A single LLM judge sample is non-deterministic. Without protection, one bad call can either tank the gate (false alarm) or hide a real regression (false confidence). When the runner is invoked with --samples N (default 3 in CI), each semantic test runs N times. The harness classifies each test’s outcome:

Pass rate across samplesClassification
100%Passed
0%Drifted (stable failure)
> 50% and < 100%Passed but flaky
> 0% and ≤ 50%Failed and flaky

Flaky tests show up in the report as warnings and contribute to a flakyTests field on the runner result:

[eval] 2 flaky test(s) (inconsistent across samples):
- orchestrator: passRate=67% over 3 samples
- memory: passRate=33% over 3 samples

Treating flaky and drifted differently means a flaky judge doesn’t burn build credibility — the team knows it’s a judge problem, not a code problem.

The drift ceiling tells you whether the current run is acceptable in absolute terms.
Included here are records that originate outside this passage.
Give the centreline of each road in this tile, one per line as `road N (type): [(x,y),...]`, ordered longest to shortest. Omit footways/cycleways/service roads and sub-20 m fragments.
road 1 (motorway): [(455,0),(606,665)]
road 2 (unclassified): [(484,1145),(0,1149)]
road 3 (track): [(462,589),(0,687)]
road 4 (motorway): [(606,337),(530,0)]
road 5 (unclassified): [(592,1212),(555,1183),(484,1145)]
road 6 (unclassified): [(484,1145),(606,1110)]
A baseline tells you whether the current run is worse than the previous one in relative terms — even when both pass the absolute gate.
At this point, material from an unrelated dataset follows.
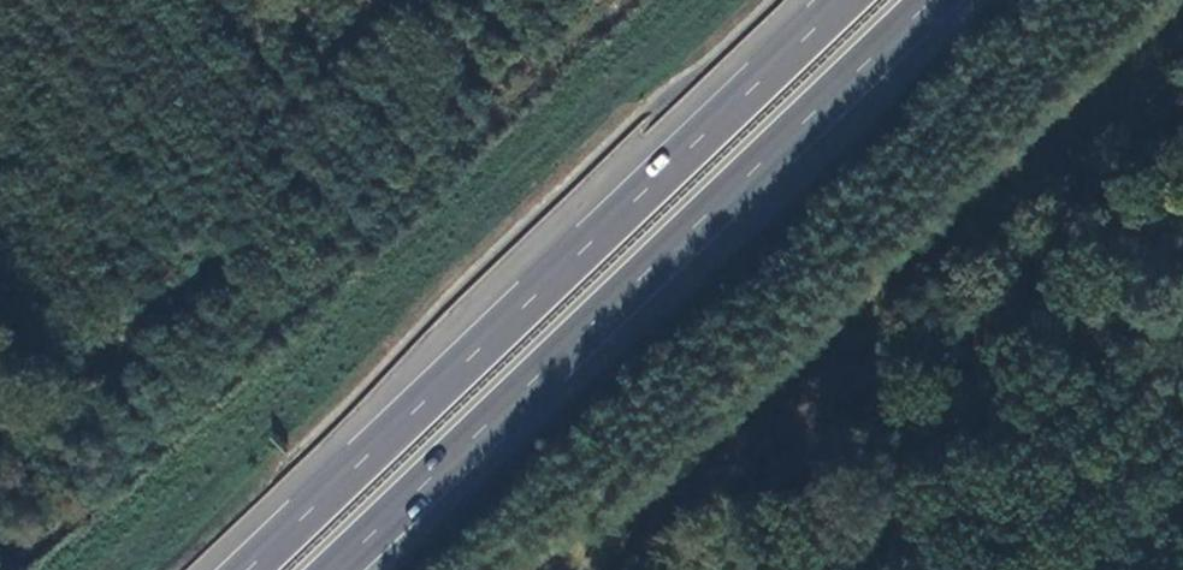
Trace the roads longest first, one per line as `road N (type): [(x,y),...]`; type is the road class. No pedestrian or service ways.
road 1 (motorway): [(847,0),(250,569)]
road 2 (motorway): [(335,569),(932,0)]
When --baseline is set on a passing run, the harness writes golden/baselines/main-latest.json:

{
"schemaVersion": "1",
"generatedAt": "2026-06-08T18:44:30.353Z",
"commit": "abc1234",
"mode": "ci",
"driftCeiling": 5,
"aggregateDrift": 0.5,
"passed": true,
"suites": {
"memory": {
"driftPercent": 0,
"totalTests": 18,
"zodFailures": 0,
"semanticFailures": 0,
"deterministicFailures": 0
}
}
}

Each archived copy lands at golden/baselines/<timestamp>-<commit>.json so the full history is queryable, but main-latest.json is what subsequent runs compare against.

compareBaseline() walks both snapshots and returns a BaselineDelta:

FieldMeaning
hasBaselineFalse on the first-ever baseline run
aggregateDriftDeltaNet pp change. Positive = worse.
regressionsSuites whose drift increased by ≥ noiseFloor (default 5pp)
improvementsSuites whose drift decreased by ≥ noiseFloor
newSuitesPresent in current, absent from baseline
droppedSuitesPresent in baseline, absent from current
hasRegressionConvenience flag: regressions.length > 0

The default 5pp noise floor absorbs sample-to-sample LLM jitter. Tighten it via --baseline-noise-floor 1 for stricter detection, or loosen it if your judge is particularly noisy.

A baseline is overwritten when both conditions hold:

  1. The current run passed the absolute drift gate
  2. The current run did not regress against the prior baseline

This avoids the goalpost-moving failure mode: if the gate fails or the run regressed, the prior baseline stays put so the next run still has a meaningful comparison.

── Baseline ──
Regressions:
- memory: 0.0% → 5.6% (+5.6pp)
Improvements:
- context-engine: 8.3% → 2.8% (-5.5pp)

The runner emits a separate exit code (2) when hasRegression is true and the drift gate passed. That gives CI a way to distinguish “drift gate broken” (1) from “got worse but still within budget” (2).

CodeDrift gateBaselineMeaning
0PassOK or not runClean run
1FailGate failed OR a suite couldn’t load
2PassRegressionWorse than baseline, still within absolute budget

Wire these into your CI step’s continue-on-error policy according to taste. A common pattern is to hard-fail on 1 and warn-only on 2.